In a sign of the growing recognition of the need to address the role social media and technology play in fueling mass shootings, the U.S. Senate Commerce, Science and Transportation Committee held a hearing with representatives from major tech firms to probe what the government could do.

“No matter how great the benefits to society, it is important to consider how [social media] can be used for evil, at home and abroad,” said Sen. Roger Wicker (R-Mississippi), the chairman of the committee, which includes Sen. Cory Gardner (R-CO) as a member, though he was absent for yesterday’s hearing.

He noted a chain of recent shootings, connected by the role social media and technology played: Police say the gunman in the Aug. 3 El Paso shooting posted a manifesto on the “dark web” site 8chan; FBI investigators say the shooter at the Pulse nightclub in Orlando was radicalized by Islamic extremists online before his July 2016 shooting spree; and in March, a mass shooter at a mosque in Christchurch, New Zealand, posted a live video of the massacre to Facebook.

Tech companies at the hearing pointed to a range of stepped-up monitoring systems to identify potential threats.

Monika Bickert, head of global policy management for Facebook, said the company’s AI system can identify policy violations on Facebook Live, where the Christchurch gunman broadcasted the shooting, within 12 seconds. That’s 90 percent faster than it could a few months ago. At the time, video of the Christchurch shooting gained over a million views before it was taken down.

Nick Pickles, public policy director for Twitter, similarly touted technology improvements in monitoring systems. He said Twitter’s system observes patterns of behavior rather than isolated incidents to identify potential problems.

“For abuse, this strategy has allowed us to take three times the amount of enforcement of action on abuse within 24 hours than this time last year,” Pickles said.

According to Derek Slater, Google’s global director of information policy, Youtube updated its hate speech policies in June, cracking down on extremist content. Since then, he said, “the number of individual video removals for hate speech saw a 5x spike to over 100,000, the number of channel terminations for hate speech also saw a 5x spike to 17,000, and the total comment removals nearly doubled in Q2 to over 500 million, due in part to a large increase in hate speech removals.”

There was broad agreement that quick and streamlined cooperation with government and law enforcement was important.
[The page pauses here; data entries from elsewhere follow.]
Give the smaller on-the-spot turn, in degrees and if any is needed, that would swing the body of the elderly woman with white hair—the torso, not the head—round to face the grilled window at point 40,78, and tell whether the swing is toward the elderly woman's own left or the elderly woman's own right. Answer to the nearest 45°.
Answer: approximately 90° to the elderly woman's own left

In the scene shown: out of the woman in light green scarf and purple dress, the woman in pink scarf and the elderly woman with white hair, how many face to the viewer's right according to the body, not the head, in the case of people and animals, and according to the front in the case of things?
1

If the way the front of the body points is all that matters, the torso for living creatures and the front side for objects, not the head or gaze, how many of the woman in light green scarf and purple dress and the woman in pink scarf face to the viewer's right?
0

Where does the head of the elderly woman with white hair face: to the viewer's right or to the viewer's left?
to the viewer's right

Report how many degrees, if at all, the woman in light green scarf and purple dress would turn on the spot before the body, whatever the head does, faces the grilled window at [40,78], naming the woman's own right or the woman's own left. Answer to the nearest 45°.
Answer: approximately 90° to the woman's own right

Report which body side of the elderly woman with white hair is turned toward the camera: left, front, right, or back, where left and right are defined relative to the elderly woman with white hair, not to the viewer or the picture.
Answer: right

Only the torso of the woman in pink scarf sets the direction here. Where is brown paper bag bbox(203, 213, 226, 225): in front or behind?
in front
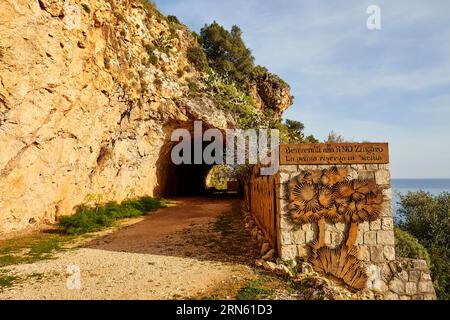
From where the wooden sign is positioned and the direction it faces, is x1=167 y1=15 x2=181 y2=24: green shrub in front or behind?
behind

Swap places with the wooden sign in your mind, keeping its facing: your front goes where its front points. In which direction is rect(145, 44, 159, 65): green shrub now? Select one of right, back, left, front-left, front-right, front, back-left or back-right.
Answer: back-right

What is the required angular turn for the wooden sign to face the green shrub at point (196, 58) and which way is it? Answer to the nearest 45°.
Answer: approximately 135° to its right

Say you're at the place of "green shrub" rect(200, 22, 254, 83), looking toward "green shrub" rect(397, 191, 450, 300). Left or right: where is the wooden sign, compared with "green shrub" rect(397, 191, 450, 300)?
right

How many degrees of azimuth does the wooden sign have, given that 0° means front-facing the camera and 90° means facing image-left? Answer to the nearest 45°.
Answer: approximately 0°

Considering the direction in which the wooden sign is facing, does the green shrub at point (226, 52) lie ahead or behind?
behind
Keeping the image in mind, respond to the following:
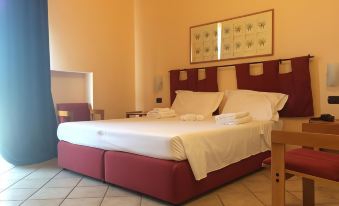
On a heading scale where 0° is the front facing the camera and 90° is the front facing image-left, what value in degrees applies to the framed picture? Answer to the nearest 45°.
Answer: approximately 45°

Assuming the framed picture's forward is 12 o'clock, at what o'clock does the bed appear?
The bed is roughly at 11 o'clock from the framed picture.

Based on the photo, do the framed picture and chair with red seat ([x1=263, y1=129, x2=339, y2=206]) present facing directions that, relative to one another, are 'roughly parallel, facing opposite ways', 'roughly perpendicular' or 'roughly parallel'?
roughly perpendicular

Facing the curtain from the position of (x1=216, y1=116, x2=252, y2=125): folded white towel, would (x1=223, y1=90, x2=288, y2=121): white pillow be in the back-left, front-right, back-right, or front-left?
back-right

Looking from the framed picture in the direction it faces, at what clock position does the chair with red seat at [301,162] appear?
The chair with red seat is roughly at 10 o'clock from the framed picture.

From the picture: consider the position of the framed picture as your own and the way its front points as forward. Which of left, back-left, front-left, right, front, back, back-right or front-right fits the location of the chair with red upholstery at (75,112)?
front-right
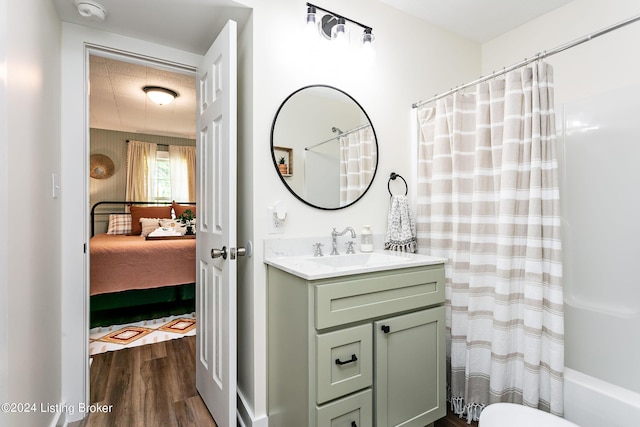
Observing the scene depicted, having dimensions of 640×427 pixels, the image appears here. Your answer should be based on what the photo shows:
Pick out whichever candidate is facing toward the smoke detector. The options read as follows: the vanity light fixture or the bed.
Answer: the bed

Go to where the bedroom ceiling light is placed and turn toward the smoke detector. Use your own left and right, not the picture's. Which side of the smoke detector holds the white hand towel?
left

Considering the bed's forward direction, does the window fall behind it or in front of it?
behind

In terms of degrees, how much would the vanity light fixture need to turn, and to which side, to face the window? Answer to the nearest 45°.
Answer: approximately 180°

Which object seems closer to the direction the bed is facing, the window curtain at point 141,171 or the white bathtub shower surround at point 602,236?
the white bathtub shower surround

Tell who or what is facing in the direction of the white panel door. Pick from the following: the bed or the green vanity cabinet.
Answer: the bed

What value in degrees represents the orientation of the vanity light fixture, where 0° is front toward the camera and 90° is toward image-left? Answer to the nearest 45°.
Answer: approximately 315°

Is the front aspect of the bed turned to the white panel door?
yes

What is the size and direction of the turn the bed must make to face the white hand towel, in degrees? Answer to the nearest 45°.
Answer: approximately 45° to its left

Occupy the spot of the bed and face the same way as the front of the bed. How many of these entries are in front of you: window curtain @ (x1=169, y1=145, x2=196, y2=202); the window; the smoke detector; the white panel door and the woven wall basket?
2

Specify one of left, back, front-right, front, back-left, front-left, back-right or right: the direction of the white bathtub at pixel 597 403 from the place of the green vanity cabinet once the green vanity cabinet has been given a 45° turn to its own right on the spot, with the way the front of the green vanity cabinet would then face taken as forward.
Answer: left
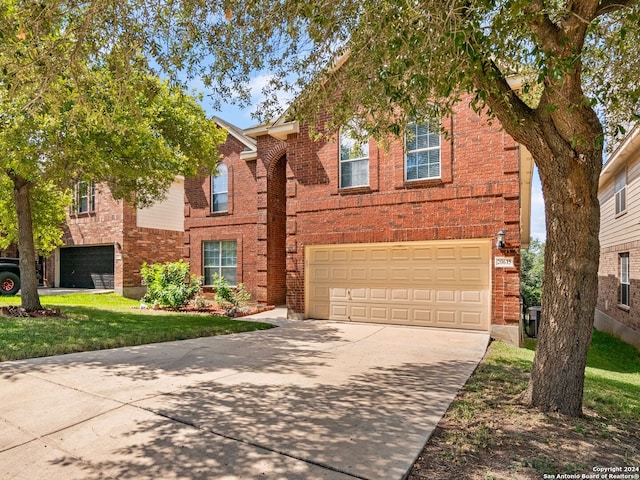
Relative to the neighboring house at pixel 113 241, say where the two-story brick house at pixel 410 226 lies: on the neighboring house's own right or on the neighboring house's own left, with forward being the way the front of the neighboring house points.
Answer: on the neighboring house's own left

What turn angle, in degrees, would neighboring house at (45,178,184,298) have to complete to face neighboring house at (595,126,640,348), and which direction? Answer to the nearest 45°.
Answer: approximately 90° to its left

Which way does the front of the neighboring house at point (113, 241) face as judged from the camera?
facing the viewer and to the left of the viewer

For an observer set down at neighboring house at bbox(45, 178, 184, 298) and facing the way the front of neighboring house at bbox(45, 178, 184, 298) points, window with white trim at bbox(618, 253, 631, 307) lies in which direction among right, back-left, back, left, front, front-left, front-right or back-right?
left
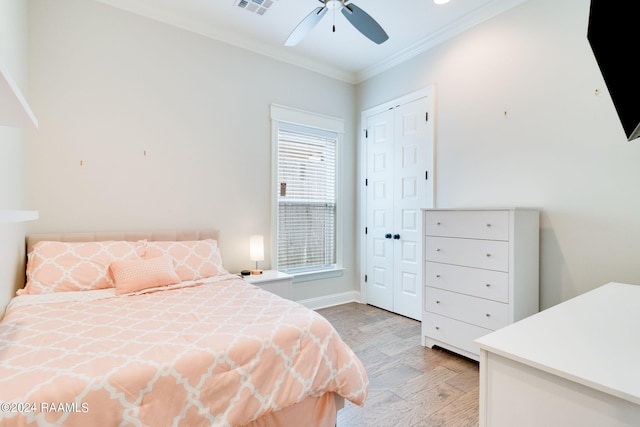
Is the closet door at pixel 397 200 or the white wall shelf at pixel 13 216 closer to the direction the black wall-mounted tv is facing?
the white wall shelf

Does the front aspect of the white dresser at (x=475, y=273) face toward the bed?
yes

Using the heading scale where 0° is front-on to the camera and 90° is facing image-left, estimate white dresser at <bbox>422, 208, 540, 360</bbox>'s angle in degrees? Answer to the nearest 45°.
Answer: approximately 45°

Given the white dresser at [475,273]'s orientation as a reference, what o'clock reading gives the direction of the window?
The window is roughly at 2 o'clock from the white dresser.

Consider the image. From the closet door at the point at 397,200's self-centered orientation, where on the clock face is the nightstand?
The nightstand is roughly at 12 o'clock from the closet door.

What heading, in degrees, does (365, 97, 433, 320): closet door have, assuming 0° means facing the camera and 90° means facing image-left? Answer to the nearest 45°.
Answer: approximately 45°

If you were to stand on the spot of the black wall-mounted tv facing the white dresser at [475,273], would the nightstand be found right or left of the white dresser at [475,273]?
left

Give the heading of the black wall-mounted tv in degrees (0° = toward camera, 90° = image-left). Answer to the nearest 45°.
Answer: approximately 45°

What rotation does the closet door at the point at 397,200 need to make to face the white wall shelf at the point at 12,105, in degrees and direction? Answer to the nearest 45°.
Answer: approximately 45° to its left
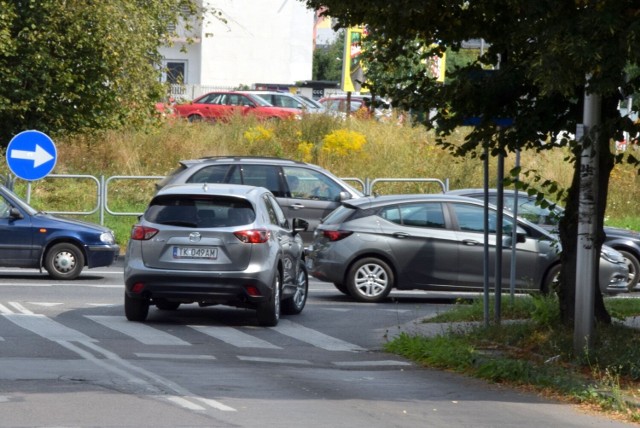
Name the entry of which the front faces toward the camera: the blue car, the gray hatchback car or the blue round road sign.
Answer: the blue round road sign

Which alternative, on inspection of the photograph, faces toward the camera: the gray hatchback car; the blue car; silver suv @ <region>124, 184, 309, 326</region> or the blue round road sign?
the blue round road sign

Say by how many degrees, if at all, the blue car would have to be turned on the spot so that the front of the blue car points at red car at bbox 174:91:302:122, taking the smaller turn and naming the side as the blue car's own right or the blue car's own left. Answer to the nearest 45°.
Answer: approximately 90° to the blue car's own left

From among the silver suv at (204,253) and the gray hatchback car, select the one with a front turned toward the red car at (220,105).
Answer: the silver suv

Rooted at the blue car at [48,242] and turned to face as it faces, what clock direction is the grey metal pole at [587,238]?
The grey metal pole is roughly at 2 o'clock from the blue car.

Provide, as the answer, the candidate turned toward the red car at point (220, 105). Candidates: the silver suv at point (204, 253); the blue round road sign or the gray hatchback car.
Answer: the silver suv

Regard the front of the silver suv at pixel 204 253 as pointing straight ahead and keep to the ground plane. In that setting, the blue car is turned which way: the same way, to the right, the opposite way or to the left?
to the right

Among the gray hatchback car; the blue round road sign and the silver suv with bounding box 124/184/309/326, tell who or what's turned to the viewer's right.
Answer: the gray hatchback car

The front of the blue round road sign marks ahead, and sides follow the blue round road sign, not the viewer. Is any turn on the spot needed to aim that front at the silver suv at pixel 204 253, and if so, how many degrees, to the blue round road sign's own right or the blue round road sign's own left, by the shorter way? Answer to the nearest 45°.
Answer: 0° — it already faces it

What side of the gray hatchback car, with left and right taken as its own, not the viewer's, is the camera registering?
right

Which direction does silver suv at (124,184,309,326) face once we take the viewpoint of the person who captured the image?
facing away from the viewer

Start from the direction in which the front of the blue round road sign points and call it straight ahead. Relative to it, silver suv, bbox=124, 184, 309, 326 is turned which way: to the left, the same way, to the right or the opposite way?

“If we can strengthen, as an industry, our cooperation with law enforcement, we can make sure the information sharing is as strong as it needs to be to support those interventions,” Pickles said. 

There was still little consensus on how best government can intervene at the hearing.

Pickles, who works for Twitter, noted that blocking content can produce the effect of driving online hate speech into less regulated and monitored areas of the internet.

“It is important to recognize content removal online cannot alone solve these issues,” he said.

The committee’s ranking member Sen. Maria Cantwell (D-Washington) agreed, voicing her concern over the “dark web” specifically.

“Adding technology tools to mainstream websites to stop the spread of these ‘dark web’ sites is a start, but there needs to be more to be a comprehensive and coordinated effort to ensure people are not directed into these cesspools,” said Cantwell.

“We need to do more at the Department of Justice to shut down these ‘dark web’ sites, and social media companies need to work with us to make sure that we are doing this,” she continued.

Pickles also suggested that there are deeper societal problems driving the rise of mass shootings, beyond the scope of tech companies or the committee to address.

“Not every issue will be one where the underlying factors can be addressed by public policy interventions led by technology companies,” he said. 

Colorado’s Sen. Gardner (R-CO), though absent from the meeting, once questioned the lack of response to warning signs displayed by Nicolas Cruz, the shooter at Marjory Stoneman Douglas High School in Parkland, Florida last February.

A user with the screen name “Nikolas Cruz” posted, “Im going to be a professional school shooter,” on Youtube in September 2017. Cruz was never contacted by the FBI about the comment.

“We need to understand why those reports weren’t investigated or further action wasn’t taken,” Gardner told The Denver Post at the time.

Gardner condemned white supremacy after the El Paso shooting but did not mention the 8chan manifesto. “The white supremacy voices should be condemned each and every time they raise their heads and their ugliness,” he said at the time.